:: The task ::
Please output every line of the material below unchanged, in the same order.

:: Entries provided ::
== Segment start ==
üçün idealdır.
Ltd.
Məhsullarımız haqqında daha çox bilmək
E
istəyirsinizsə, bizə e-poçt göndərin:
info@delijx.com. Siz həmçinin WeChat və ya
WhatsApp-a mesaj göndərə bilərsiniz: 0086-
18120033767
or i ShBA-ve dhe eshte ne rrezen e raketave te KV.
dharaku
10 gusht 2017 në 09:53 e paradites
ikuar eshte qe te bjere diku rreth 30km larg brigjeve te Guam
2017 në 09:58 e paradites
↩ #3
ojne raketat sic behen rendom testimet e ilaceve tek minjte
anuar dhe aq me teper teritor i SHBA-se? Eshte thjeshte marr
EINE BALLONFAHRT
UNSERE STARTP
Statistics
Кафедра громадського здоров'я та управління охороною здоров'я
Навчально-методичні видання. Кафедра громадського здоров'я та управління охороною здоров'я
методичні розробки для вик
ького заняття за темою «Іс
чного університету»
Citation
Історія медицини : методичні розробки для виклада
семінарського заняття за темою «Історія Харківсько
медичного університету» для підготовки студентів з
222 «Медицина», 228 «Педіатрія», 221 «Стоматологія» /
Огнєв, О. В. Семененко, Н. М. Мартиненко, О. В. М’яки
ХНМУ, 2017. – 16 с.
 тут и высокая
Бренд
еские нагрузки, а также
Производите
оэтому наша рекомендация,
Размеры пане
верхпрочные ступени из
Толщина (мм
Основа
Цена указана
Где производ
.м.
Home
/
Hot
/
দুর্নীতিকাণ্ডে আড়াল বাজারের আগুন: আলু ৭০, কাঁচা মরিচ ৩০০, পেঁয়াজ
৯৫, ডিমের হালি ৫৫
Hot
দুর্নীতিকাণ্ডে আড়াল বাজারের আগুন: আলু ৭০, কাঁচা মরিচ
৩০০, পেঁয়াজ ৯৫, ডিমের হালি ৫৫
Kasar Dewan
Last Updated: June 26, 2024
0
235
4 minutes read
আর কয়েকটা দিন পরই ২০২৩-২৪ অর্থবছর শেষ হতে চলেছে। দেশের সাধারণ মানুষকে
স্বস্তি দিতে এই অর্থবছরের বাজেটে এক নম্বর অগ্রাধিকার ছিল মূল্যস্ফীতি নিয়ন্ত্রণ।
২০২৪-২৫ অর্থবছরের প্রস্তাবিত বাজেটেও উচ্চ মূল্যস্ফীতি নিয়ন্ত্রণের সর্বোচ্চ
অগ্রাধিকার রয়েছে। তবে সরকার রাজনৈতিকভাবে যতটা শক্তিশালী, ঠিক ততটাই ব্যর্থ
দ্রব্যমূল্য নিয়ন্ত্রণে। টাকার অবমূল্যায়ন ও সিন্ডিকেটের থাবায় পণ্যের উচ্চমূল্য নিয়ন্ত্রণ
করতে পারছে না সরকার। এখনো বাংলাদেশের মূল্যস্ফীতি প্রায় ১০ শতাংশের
== Segment end ==
:: Task response ::
üçün idealdır.
Ltd.
Məhsullarımız haqqında daha çox bilmək
E
istəyirsinizsə, bizə e-poçt göndərin:
info@delijx.com. Siz həmçinin WeChat və ya
WhatsApp-a mesaj göndərə bilərsiniz: 0086-
18120033767
or i ShBA-ve dhe eshte ne rrezen e raketave te KV.
dharaku
10 gusht 2017 në 09:53 e paradites
ikuar eshte qe te bjere diku rreth 30km larg brigjeve te Guam
2017 në 09:58 e paradites
↩ #3
ojne raketat sic behen rendom testimet e ilaceve tek minjte
anuar dhe aq me teper teritor i SHBA-se? Eshte thjeshte marr
EINE BALLONFAHRT
UNSERE STARTP
Statistics
Кафедра громадського здоров'я та управління охороною здоров'я
Навчально-методичні видання. Кафедра громадського здоров'я та управління охороною здоров'я
методичні розробки для вик
ького заняття за темою «Іс
чного університету»
Citation
Історія медицини : методичні розробки для виклада
семінарського заняття за темою «Історія Харківсько
медичного університету» для підготовки студентів з
222 «Медицина», 228 «Педіатрія», 221 «Стоматологія» /
Огнєв, О. В. Семененко, Н. М. Мартиненко, О. В. М’яки
ХНМУ, 2017. – 16 с.
 тут и высокая
Бренд
еские нагрузки, а также
Производите
оэтому наша рекомендация,
Размеры пане
верхпрочные ступени из
Толщина (мм
Основа
Цена указана
Где производ
.м.
Home
/
Hot
/
দুর্নীতিকাণ্ডে আড়াল বাজারের আগুন: আলু ৭০, কাঁচা মরিচ ৩০০, পেঁয়াজ
৯৫, ডিমের হালি ৫৫
Hot
দুর্নীতিকাণ্ডে আড়াল বাজারের আগুন: আলু ৭০, কাঁচা মরিচ
৩০০, পেঁয়াজ ৯৫, ডিমের হালি ৫৫
Kasar Dewan
Last Updated: June 26, 2024
0
235
4 minutes read
আর কয়েকটা দিন পরই ২০২৩-২৪ অর্থবছর শেষ হতে চলেছে। দেশের সাধারণ মানুষকে
স্বস্তি দিতে এই অর্থবছরের বাজেটে এক নম্বর অগ্রাধিকার ছিল মূল্যস্ফীতি নিয়ন্ত্রণ।
২০২৪-২৫ অর্থবছরের প্রস্তাবিত বাজেটেও উচ্চ মূল্যস্ফীতি নিয়ন্ত্রণের সর্বোচ্চ
অগ্রাধিকার রয়েছে। তবে সরকার রাজনৈতিকভাবে যতটা শক্তিশালী, ঠিক ততটাই ব্যর্থ
দ্রব্যমূল্য নিয়ন্ত্রণে। টাকার অবমূল্যায়ন ও সিন্ডিকেটের থাবায় পণ্যের উচ্চমূল্য নিয়ন্ত্রণ
করতে পারছে না সরকার। এখনো বাংলাদেশের মূল্যস্ফীতি প্রায় ১০ শতাংশের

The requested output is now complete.